Peter Freska, CEBS
Benefits Adviser
The LBL Group, A UBA Partner Firm
In my last post I ended with the following:
…with so many pending items and lack of awareness, what should employers do? Here is a list of items employers should already be engaged in with their Advisers (adapted from UBA Partner Firm Presentations):
Step 1: Understand general Pay or Play Rule.
Step 2: Determine if you are a “Large Employer.”
Step 3: Will any of your employees receive federally-subsidized exchange coverage?
Step 4: Verify whether you offer “Minimum Essential Coverage” under an employer plan.
Step 5: Ensure that your plan provides “Minimum Value.”
Step 6: Verify the coverage is “Affordable” for employee.
Step 7: Determine how the penalty is calculated.
Step 8: Review strategic considerations with your adviser.

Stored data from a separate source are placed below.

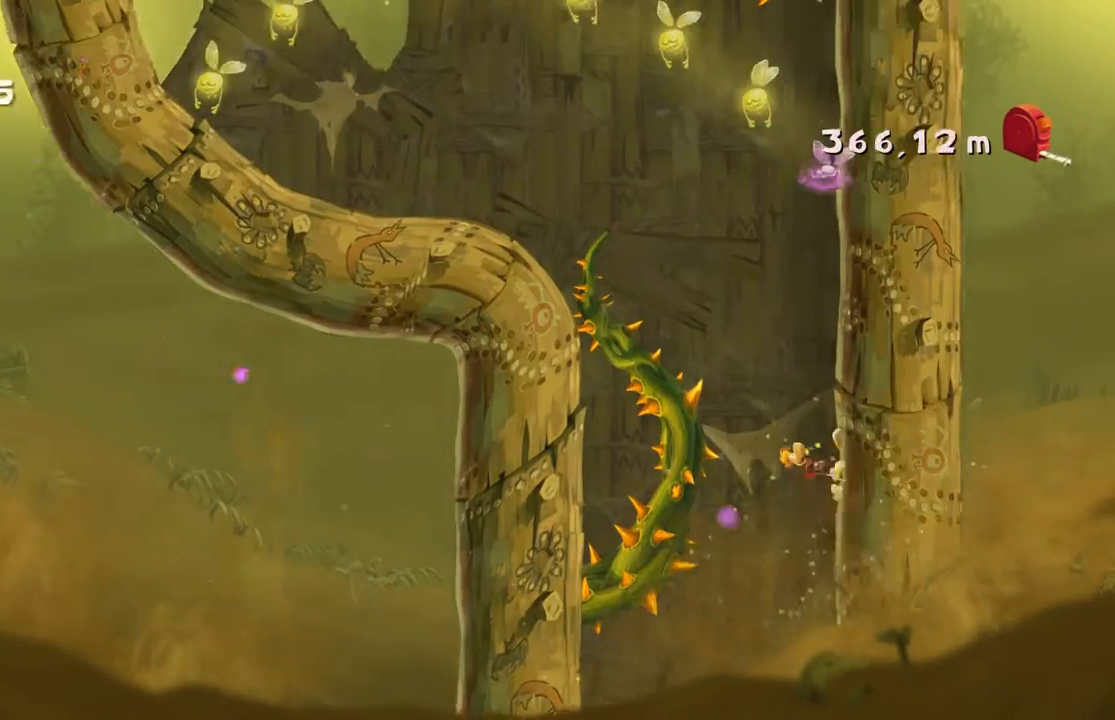
{"buttons": [], "left_stick": "right", "events": []}
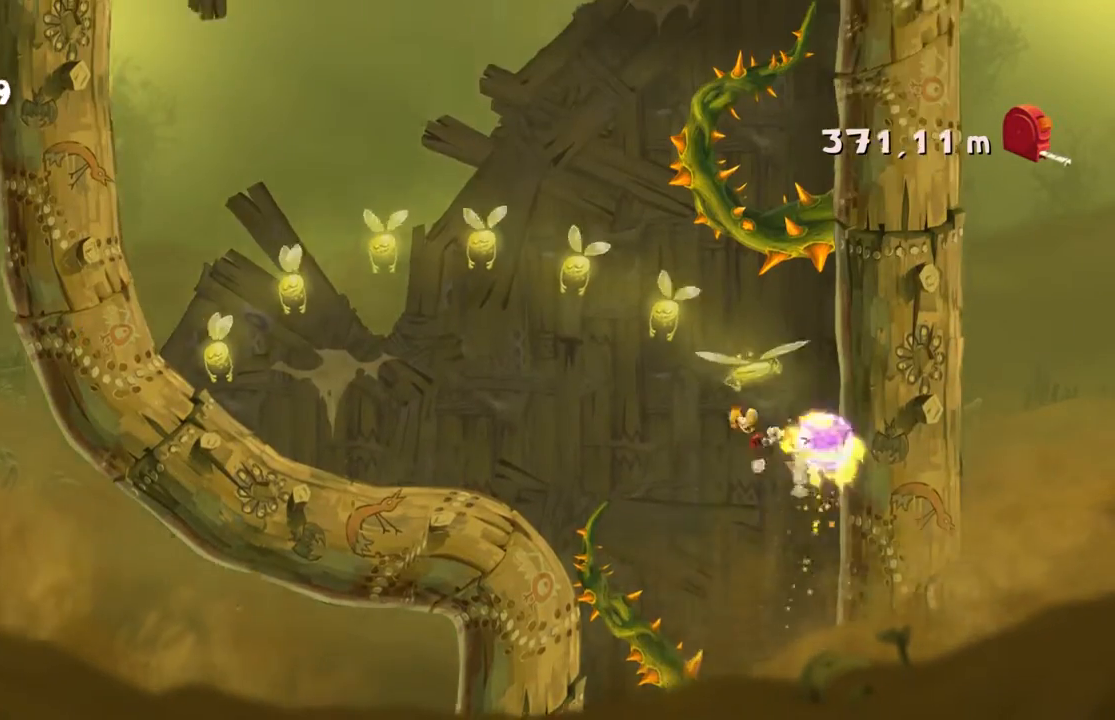
{"buttons": [], "left_stick": "left", "events": [[167, "left_stick", "center"], [234, "left_stick", "left"]]}
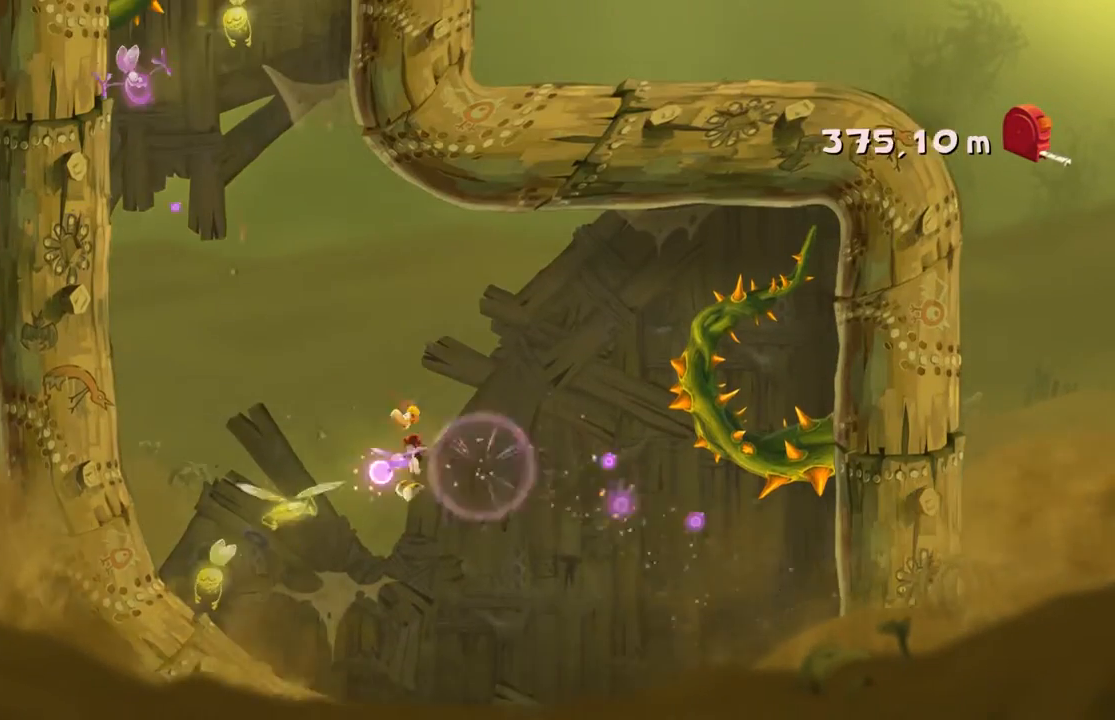
{"buttons": [], "left_stick": "left", "events": []}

The Next, Next Steps…With all of this settled and understood, employers need to turn to the policies and procedures that will allow them to manage the implementation of health care reform. And, we cannot forget about the impending “Cadillac Tax” for 2018. What is your company doing to mitigate its exposure to this rule?…
While the steps above still ring true, now the Next, Next Steps need answers. One item that seemingly is falling on employers is notification to their employees that if they waive benefits now, they may not be able to enroll onto the employer sponsored health plan until next year’s open enrollment period. If this leaves employees without insurance, then starting January 2014 they will be subject to the penalty for not having credible coverage – at least for the months until they elect coverage. There are more problems as well. Most insurance carriers have not issued guidance on how January 2014 will be handled. Here are a few of the questions that remain unanswered:
- Will January 1, 2014 be considered a qualifying event for people to join their employer sponsored health plan?
- Will there be a minimum value plan that the insurance carriers will allow employers to offer to waived employees?
- Will an employer’s group plan participation be affected by the new eligibility rules?
- What is the plan going into 2014?
As answers to these questions come from the insurance carriers across the country, policies and procedures will be developed. Each of these will have the potential of changing an employer’s internal processes. An example of this that does have guidance, is the Health Care Reform cap on waiting periods (employer probation periods for new hires). Employers currently have quite a bit of flexibility, but post-Health Care Reform implementation, the waiting period will have a 90-day cap. Further, in states like California, the legislature has passed a state law mandating a 60-day cap for small groups (CA AB 1083).
So be prepared to amend your policies, and rewrite your employee handbooks. Implementation of Health Care Reform is upon us – almost.